[Extracted data Boundary: Start]

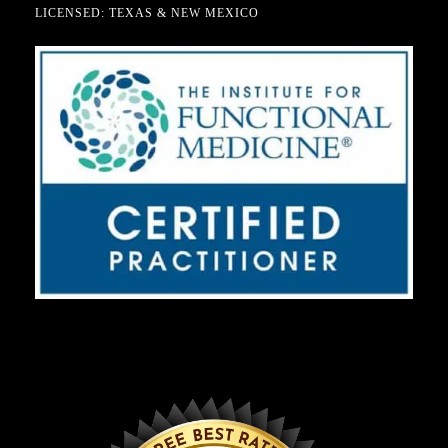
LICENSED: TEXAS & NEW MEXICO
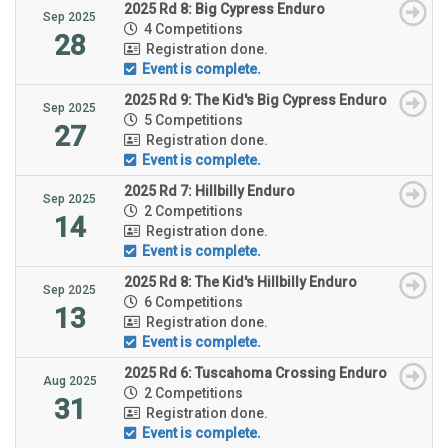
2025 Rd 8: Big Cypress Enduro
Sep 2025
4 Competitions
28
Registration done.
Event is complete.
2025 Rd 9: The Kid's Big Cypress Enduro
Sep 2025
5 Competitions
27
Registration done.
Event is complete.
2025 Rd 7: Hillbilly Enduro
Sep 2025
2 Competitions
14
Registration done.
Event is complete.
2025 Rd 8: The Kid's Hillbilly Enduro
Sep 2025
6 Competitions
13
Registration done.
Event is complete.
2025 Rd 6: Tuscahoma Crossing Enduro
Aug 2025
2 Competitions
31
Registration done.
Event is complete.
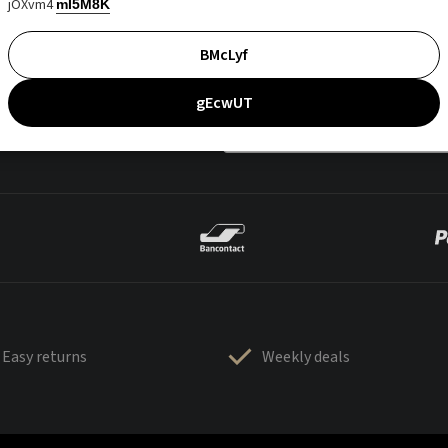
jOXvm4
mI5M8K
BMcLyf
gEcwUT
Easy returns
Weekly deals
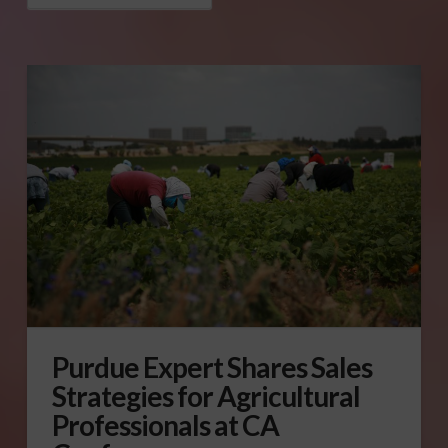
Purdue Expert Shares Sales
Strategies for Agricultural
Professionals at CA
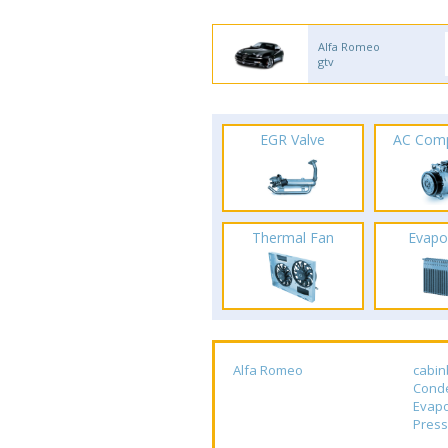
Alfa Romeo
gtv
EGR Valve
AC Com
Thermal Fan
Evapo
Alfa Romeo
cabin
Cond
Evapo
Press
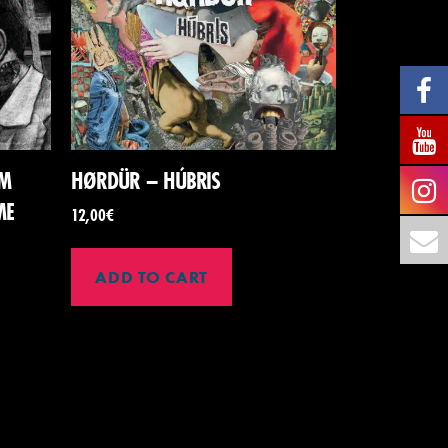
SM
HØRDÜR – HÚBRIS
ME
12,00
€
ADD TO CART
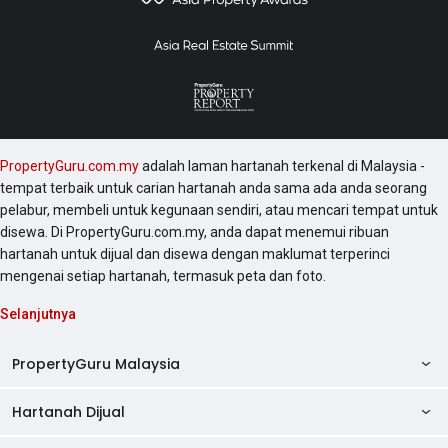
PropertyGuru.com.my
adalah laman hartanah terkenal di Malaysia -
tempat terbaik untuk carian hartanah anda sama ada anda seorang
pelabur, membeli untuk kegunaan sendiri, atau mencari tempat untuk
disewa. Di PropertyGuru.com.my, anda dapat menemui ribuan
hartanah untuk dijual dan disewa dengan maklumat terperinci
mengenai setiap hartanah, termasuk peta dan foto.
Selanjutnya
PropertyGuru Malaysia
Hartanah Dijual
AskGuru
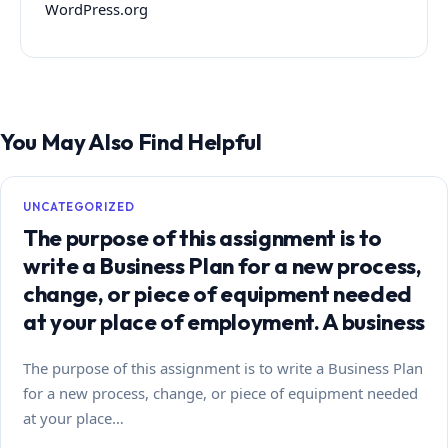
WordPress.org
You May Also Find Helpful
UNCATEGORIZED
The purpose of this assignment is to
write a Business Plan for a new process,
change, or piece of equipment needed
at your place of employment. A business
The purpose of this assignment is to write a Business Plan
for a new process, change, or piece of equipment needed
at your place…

[Extracted data Boundary: End]

● **To-do item**
Only a number is wanted here: the count of lines in the data that include the word "process".

● **Answer below**
2